::: Supplied records
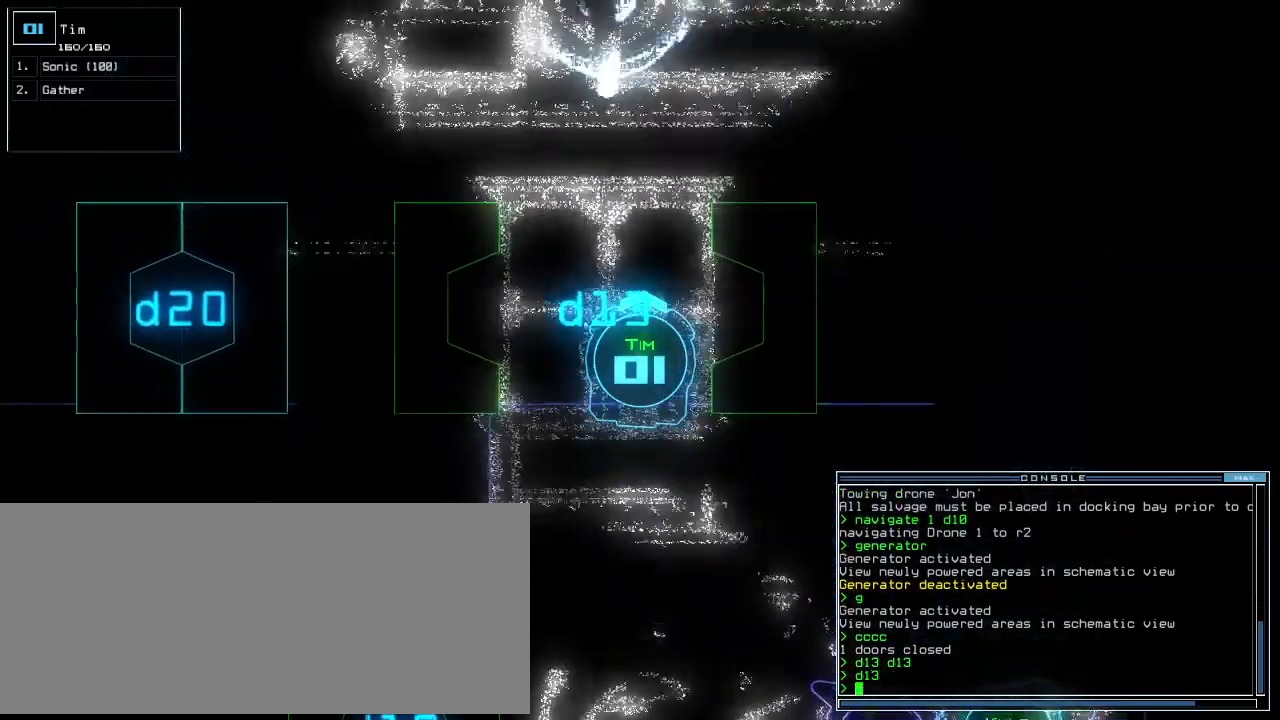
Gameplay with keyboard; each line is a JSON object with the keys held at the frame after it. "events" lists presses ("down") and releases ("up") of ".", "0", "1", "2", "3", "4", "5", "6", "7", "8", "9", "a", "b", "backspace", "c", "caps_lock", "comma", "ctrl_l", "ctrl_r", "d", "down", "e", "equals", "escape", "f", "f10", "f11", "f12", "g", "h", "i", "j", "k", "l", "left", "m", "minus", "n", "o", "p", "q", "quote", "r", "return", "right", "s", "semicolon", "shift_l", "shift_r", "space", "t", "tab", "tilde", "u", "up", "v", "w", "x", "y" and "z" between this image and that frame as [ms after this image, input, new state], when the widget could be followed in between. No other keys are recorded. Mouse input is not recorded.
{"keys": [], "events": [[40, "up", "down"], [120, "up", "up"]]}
::::::
::: Supplied records
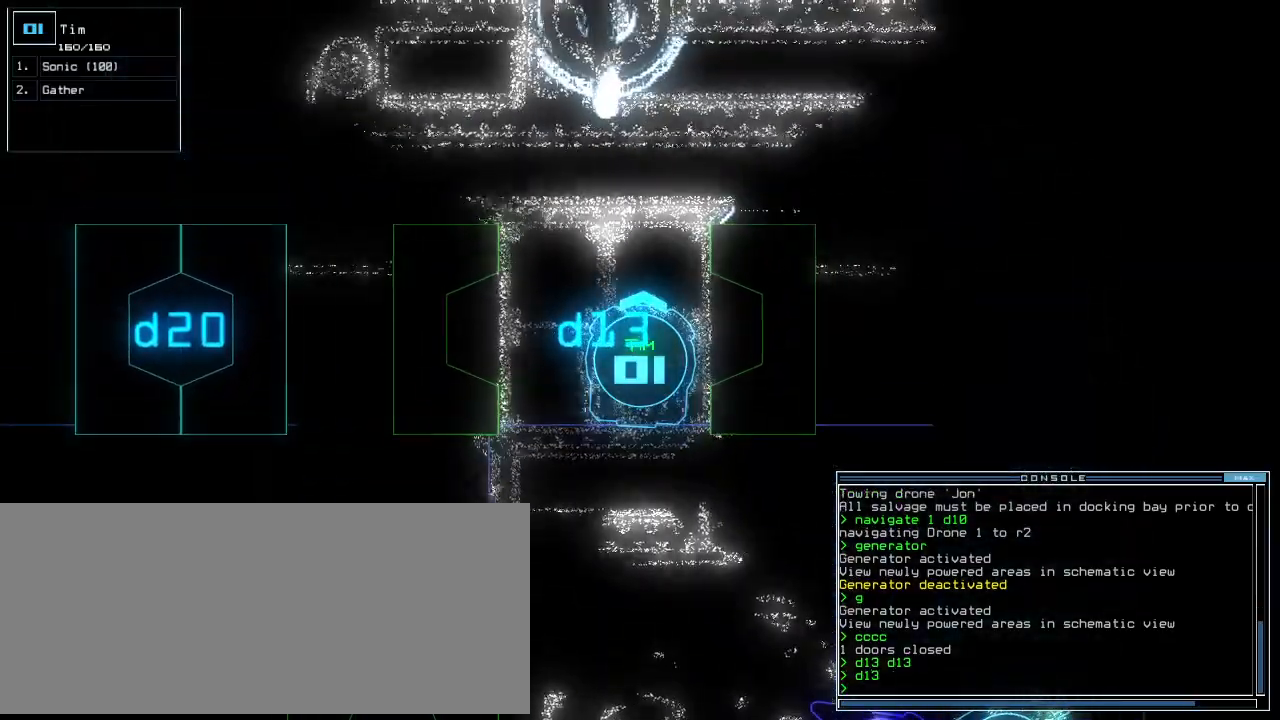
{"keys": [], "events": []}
::::::
_Your instructions_:
Identify and extract each line of the listing that contains "down".

_Response for this exercise_:
Gameplay with keyboard; each line is a JSON object with the keys held at the frame after it. "events" lists presses ("down") and releases ("up") of ".", "0", "1", "2", "3", "4", "5", "6", "7", "8", "9", "a", "b", "backspace", "c", "caps_lock", "comma", "ctrl_l", "ctrl_r", "d", "down", "e", "equals", "escape", "f", "f10", "f11", "f12", "g", "h", "i", "j", "k", "l", "left", "m", "minus", "n", "o", "p", "q", "quote", "r", "return", "right", "s", "semicolon", "shift_l", "shift_r", "space", "t", "tab", "tilde", "u", "up", "v", "w", "x", "y" and "z" between this image and that frame as [ms after this image, input, new state], when the widget could be followed in between. No other keys are recorded. Mouse input is not recorded.
{"keys": [], "events": [[40, "up", "down"], [120, "up", "up"]]}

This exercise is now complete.